The following procedure was formerly practiced in northern Lehigh County, and obtains even at this day in Cumberland County. The operator recites the following words:

Gott hott alles ärshaffa, und alles wâr gūt;
Als dū allen', shlang, bisht ferflucht,
Ferflucht solsht du saln und dain gift.

God created everything, and it was good,
Except thou alone, snake, art cursed;
Cursed shalt thou be and thy poison.

The speaker then with the extended index finger makes the sign of the cross three times over the wound, each time pronouncing the word tsing.

In connection with the extraction of serpent venom may be mentioned the use of the snake stone or mad stone, the latter without doubt having originally been employed in snake bites.

The earliest notice of stones used in extracting or expelling poisons occurs about the middle of the thirteenth century, though the knowledge of them and their use by the superstitions of Asia Minor appears to antedate that period. They are called bezoar stones, from the Persian pad-zahr, signifying to expel poison. This substance is a calculus or concretion found in the intestines of the wild goat of northern India known as the pazan. Various other ruminants also possess similar concretions, but the Oriental variety seems always to have been the more highly prized and entered largely into various therapeutic remedies two centuries ago.

In addition to the fact that the fable of poison-extracting stones may be traced back to the middle ages, and that they had been used long anterior to that time in Asia Minor, it is more than probable that a knowledge of their reputed properties and possibly specimens were brought back to Europe by crusaders on their return from the Holy Land.

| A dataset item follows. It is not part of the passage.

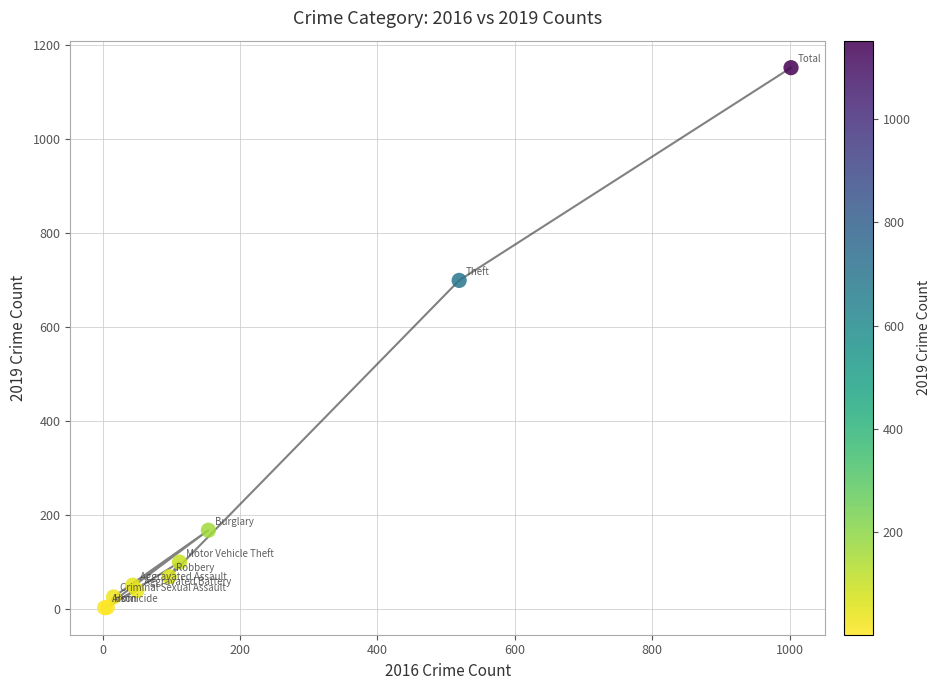

What Y value in the scatter plot is closest to 577?

699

Several objects found in 1863 at Florence, on the site of the old church of the Templars, dedicated to St. Paul, may be briefly noticed. One of these was a vase and another a medal. Among other figures upon the vase is one of St. Paul bitten by a serpent, and the Latin inscription signifying, "In the name of St. Paul, and by this stone, thou shalt drive out poison." On the other side is engraved in relief the cross of the temple between a sword and a serpent. On the medal is represented a dragon with an Italian legend signifying, "The grace of St. Paul is proof against any poison."